BEGIN Dataset entries

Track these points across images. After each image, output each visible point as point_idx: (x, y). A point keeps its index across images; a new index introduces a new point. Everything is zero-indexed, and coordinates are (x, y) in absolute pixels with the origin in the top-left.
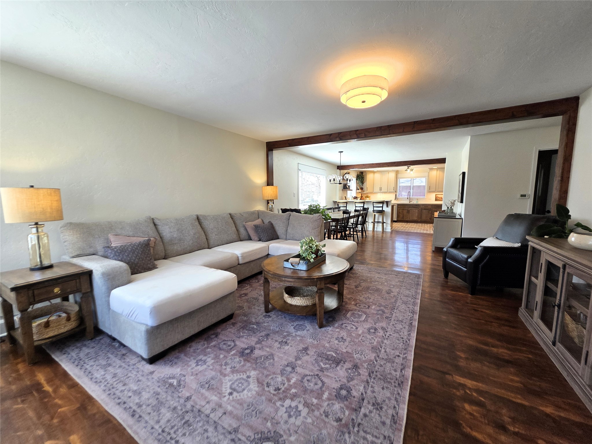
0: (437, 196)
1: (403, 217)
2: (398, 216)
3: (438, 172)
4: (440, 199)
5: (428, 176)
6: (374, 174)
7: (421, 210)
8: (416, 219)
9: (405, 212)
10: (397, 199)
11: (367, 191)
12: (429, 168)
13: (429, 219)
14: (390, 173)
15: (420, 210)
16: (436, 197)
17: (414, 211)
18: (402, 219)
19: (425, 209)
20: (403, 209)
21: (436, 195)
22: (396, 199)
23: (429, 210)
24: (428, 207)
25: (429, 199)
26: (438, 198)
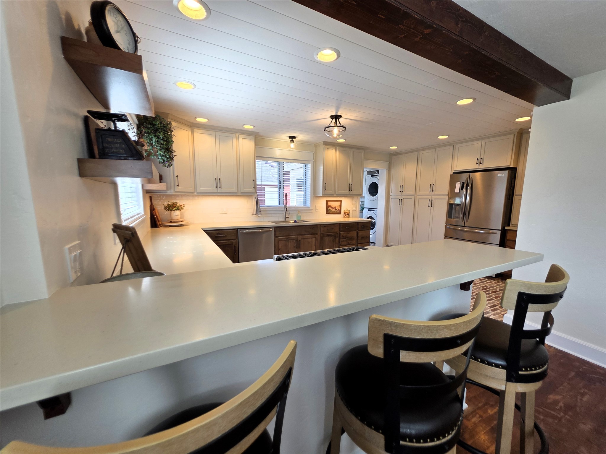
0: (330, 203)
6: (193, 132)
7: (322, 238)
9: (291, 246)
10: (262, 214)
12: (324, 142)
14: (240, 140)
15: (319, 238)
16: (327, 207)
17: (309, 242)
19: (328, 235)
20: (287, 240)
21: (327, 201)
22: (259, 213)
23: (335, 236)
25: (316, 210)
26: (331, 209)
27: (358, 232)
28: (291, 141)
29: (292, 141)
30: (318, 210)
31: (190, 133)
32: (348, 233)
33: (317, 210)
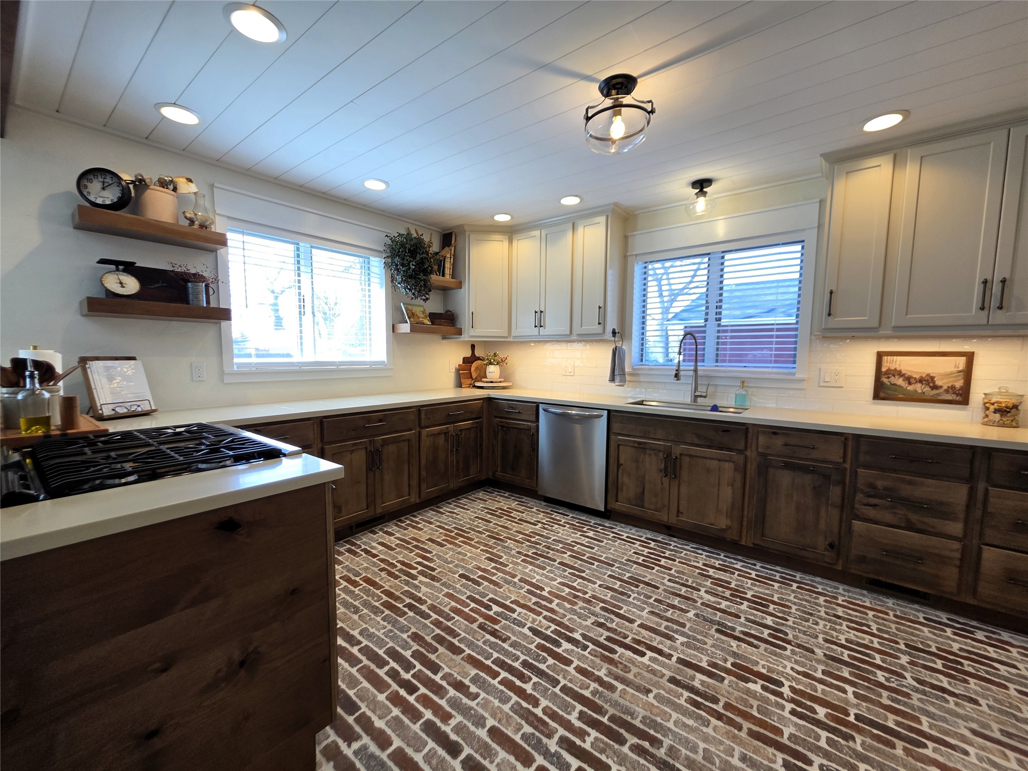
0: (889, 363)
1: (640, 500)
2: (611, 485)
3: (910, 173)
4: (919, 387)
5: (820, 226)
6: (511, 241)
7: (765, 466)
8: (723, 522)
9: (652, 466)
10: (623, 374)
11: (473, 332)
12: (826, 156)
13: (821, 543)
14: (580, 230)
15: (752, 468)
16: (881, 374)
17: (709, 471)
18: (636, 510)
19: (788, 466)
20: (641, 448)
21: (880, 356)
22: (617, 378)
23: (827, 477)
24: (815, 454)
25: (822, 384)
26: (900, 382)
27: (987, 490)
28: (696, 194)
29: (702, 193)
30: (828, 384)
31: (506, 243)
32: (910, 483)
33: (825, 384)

END Dataset entries
BEGIN Dataset entries

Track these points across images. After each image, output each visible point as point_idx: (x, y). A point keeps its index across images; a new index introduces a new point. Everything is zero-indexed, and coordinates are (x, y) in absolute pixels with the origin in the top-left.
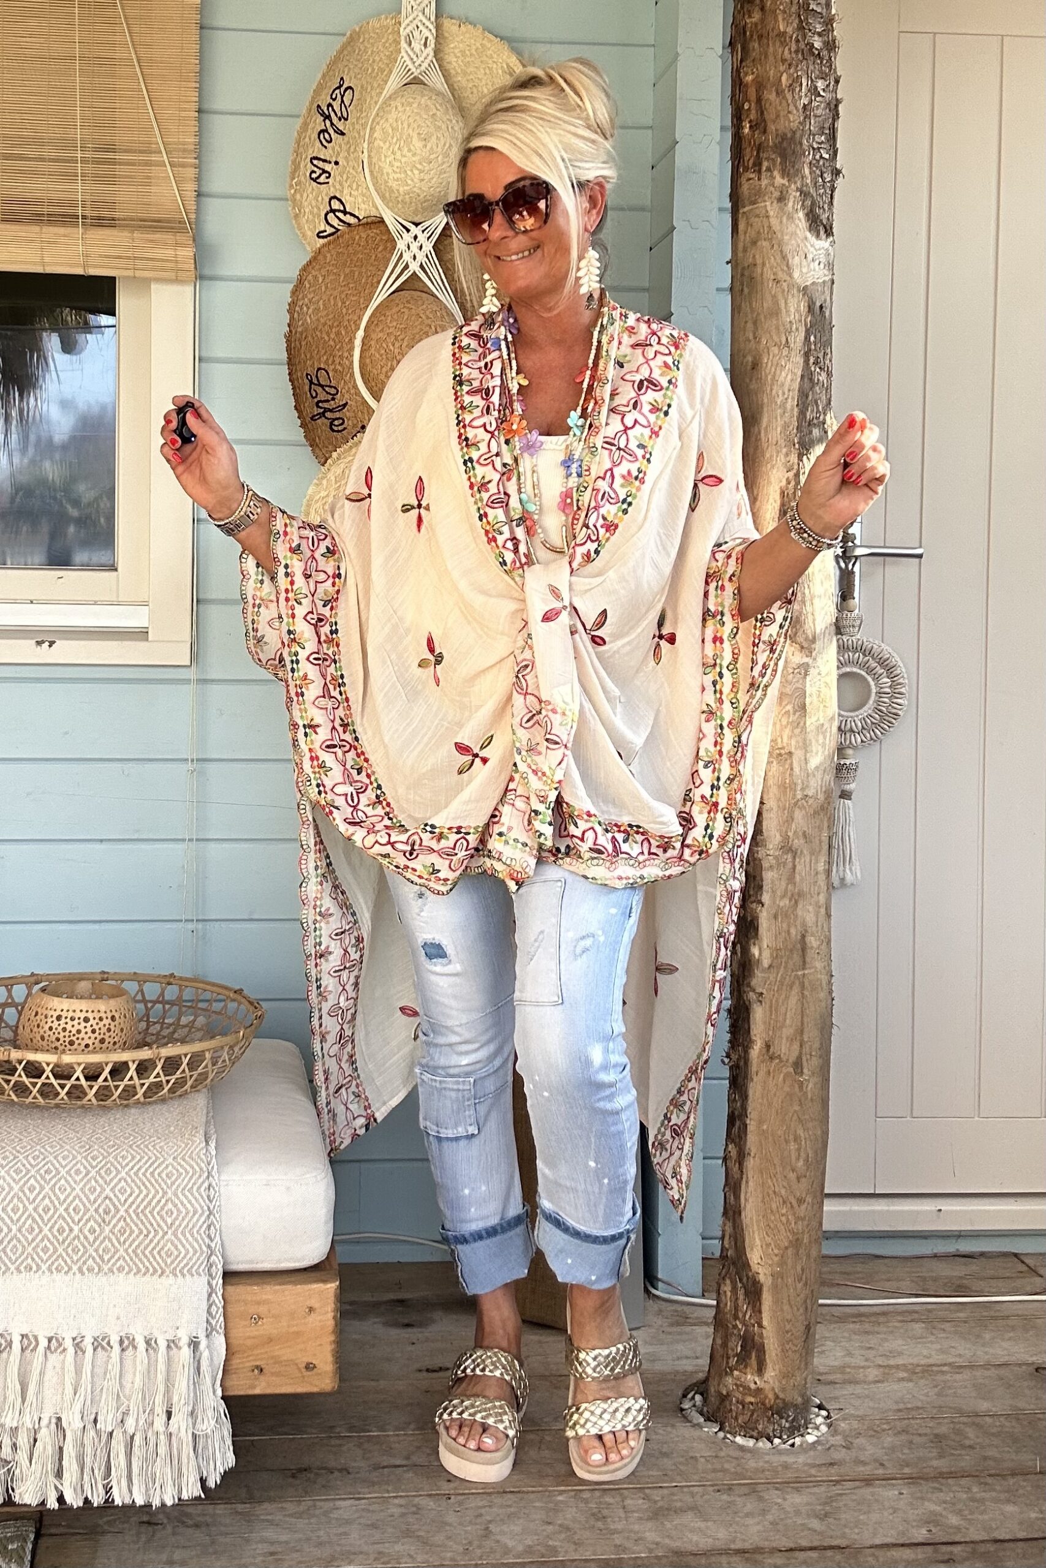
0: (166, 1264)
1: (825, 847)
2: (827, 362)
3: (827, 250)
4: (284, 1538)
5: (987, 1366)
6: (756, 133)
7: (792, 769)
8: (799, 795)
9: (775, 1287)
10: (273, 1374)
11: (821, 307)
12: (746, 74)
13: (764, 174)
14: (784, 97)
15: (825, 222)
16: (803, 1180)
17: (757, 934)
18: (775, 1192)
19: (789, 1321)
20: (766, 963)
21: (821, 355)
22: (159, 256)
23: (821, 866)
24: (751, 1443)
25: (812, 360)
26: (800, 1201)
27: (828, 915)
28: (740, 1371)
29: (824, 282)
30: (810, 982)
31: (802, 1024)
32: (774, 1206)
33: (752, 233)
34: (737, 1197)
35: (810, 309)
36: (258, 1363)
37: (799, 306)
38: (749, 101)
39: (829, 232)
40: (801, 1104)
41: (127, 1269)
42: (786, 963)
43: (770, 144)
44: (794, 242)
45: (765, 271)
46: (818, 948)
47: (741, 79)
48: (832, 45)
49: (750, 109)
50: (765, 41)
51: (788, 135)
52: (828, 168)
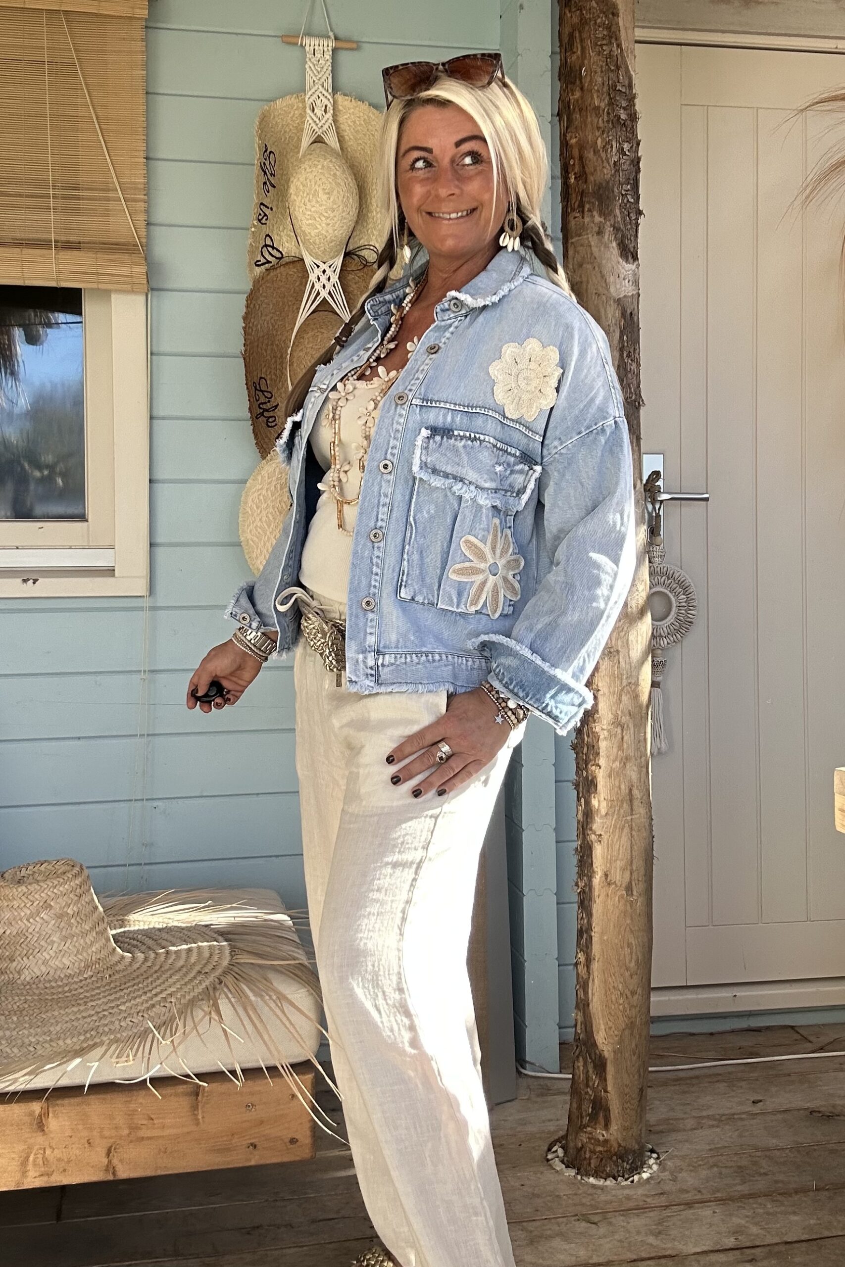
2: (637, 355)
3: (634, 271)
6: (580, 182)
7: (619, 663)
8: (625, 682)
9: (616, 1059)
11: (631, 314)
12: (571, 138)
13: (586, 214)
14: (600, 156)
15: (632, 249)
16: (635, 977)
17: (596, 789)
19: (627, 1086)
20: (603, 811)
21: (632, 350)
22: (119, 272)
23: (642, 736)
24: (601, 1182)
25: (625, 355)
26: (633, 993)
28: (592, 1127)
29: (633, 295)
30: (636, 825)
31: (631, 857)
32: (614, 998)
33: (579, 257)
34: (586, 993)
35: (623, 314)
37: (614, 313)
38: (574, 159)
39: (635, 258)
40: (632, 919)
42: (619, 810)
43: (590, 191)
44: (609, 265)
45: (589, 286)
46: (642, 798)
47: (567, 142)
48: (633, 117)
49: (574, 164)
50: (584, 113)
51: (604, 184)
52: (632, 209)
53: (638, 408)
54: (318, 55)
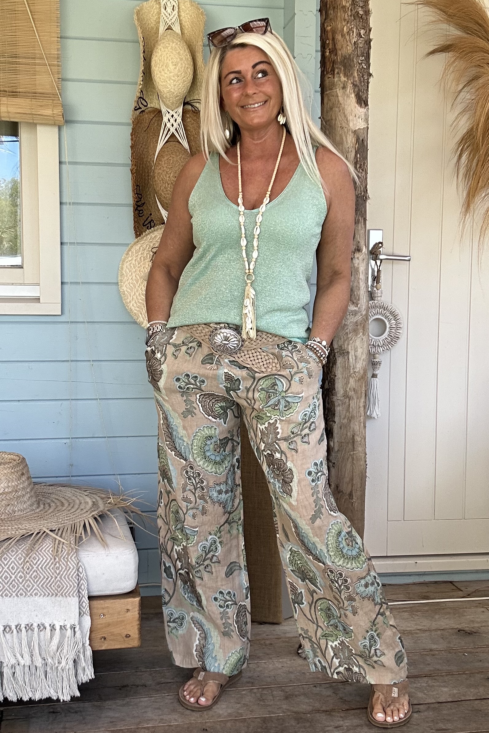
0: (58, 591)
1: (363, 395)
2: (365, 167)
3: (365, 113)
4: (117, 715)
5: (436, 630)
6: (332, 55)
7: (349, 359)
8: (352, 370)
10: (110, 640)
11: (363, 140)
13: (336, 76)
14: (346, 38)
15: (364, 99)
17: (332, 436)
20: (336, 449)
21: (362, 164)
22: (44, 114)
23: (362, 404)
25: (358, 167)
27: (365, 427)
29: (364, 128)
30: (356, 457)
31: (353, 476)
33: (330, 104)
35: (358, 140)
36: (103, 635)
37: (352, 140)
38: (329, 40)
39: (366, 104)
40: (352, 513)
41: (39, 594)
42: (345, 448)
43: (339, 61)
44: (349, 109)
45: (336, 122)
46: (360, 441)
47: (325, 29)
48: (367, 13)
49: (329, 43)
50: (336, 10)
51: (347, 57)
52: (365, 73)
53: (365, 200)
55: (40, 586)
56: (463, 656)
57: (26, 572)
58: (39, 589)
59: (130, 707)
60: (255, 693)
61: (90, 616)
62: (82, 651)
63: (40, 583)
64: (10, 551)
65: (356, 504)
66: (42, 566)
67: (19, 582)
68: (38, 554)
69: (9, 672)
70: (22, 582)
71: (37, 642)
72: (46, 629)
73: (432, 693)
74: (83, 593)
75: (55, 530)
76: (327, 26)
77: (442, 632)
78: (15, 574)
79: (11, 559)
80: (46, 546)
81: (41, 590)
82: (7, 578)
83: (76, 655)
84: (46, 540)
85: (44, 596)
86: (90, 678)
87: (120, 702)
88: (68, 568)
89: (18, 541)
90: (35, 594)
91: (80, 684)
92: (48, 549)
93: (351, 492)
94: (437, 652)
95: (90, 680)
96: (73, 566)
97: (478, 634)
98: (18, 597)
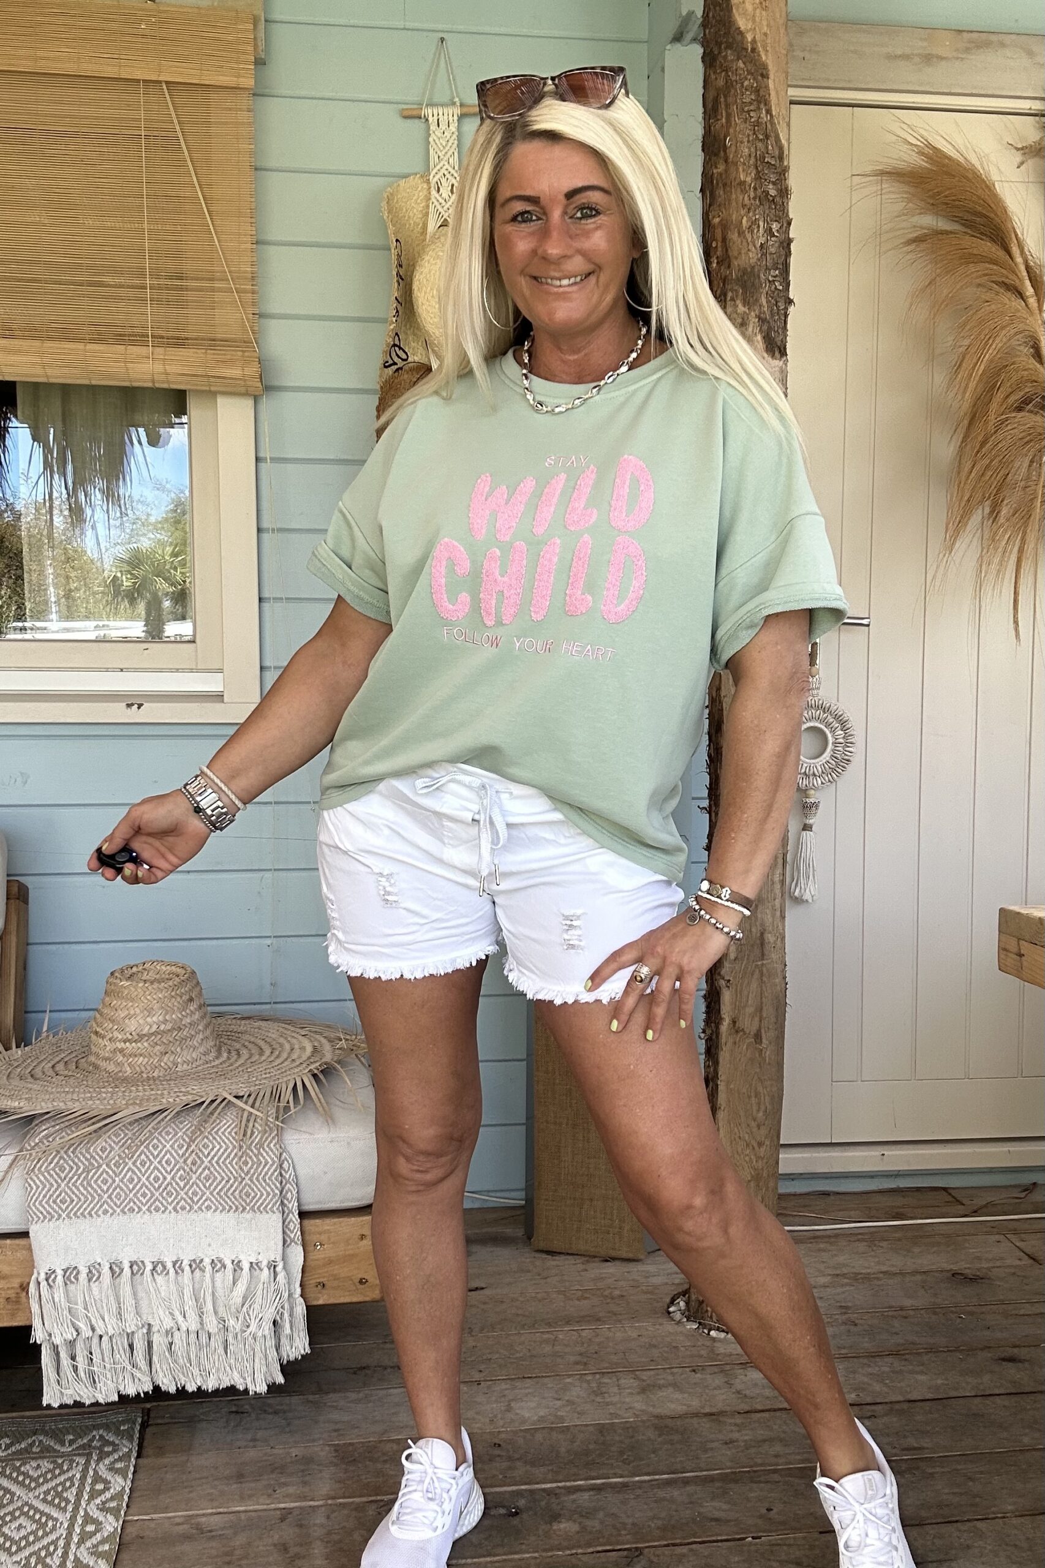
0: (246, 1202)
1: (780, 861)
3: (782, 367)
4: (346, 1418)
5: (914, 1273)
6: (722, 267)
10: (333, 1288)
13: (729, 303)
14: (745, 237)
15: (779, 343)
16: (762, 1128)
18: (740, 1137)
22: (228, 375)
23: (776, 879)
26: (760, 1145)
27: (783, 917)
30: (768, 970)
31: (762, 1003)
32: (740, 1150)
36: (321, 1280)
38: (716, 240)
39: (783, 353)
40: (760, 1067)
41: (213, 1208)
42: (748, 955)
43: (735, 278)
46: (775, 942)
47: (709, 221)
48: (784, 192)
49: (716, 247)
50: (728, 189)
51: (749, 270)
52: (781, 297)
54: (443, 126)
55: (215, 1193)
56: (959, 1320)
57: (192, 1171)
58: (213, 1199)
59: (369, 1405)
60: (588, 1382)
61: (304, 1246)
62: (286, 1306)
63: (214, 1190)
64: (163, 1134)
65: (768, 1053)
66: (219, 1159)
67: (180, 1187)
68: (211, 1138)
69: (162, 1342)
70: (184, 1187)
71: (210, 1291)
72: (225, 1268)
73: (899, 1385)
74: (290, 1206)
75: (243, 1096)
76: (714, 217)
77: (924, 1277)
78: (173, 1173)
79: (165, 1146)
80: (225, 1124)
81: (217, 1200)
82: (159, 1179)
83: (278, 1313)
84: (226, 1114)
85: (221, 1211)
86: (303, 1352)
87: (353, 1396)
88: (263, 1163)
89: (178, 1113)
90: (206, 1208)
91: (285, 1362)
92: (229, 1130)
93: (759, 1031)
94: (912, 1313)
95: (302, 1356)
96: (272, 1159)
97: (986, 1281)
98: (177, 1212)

END Dataset entries

What is being asked:
Convert the lines of the records, starting at the line containing "27: (358, 232)" and ending at the line containing "33: (825, 384)", into a Markdown table with the columns Row and Record line, numbering each row and skipping blank lines. Leave the pictures out of the answer.

Exercise answer:
| Row | Record line |
|---|---|
| 1 | 27: (358, 232) |
| 2 | 28: (291, 141) |
| 3 | 29: (292, 141) |
| 4 | 30: (318, 210) |
| 5 | 31: (190, 133) |
| 6 | 32: (348, 233) |
| 7 | 33: (317, 210) |
| 8 | 0: (889, 363) |
| 9 | 1: (640, 500) |
| 10 | 2: (611, 485) |
| 11 | 3: (910, 173) |
| 12 | 4: (919, 387) |
| 13 | 5: (820, 226) |
| 14 | 6: (511, 241) |
| 15 | 7: (765, 466) |
| 16 | 8: (723, 522) |
| 17 | 9: (652, 466) |
| 18 | 10: (623, 374) |
| 19 | 11: (473, 332) |
| 20 | 12: (826, 156) |
| 21 | 13: (821, 543) |
| 22 | 14: (580, 230) |
| 23 | 15: (752, 468) |
| 24 | 16: (881, 374) |
| 25 | 17: (709, 471) |
| 26 | 18: (636, 510) |
| 27 | 19: (788, 466) |
| 28 | 20: (641, 448) |
| 29 | 21: (880, 356) |
| 30 | 22: (617, 378) |
| 31 | 23: (827, 477) |
| 32 | 24: (815, 454) |
| 33 | 25: (822, 384) |
| 34 | 26: (900, 382) |
| 35 | 27: (987, 490) |
| 36 | 28: (696, 194) |
| 37 | 29: (702, 193) |
| 38 | 30: (828, 384) |
| 39 | 31: (506, 243) |
| 40 | 32: (910, 483) |
| 41 | 33: (825, 384) |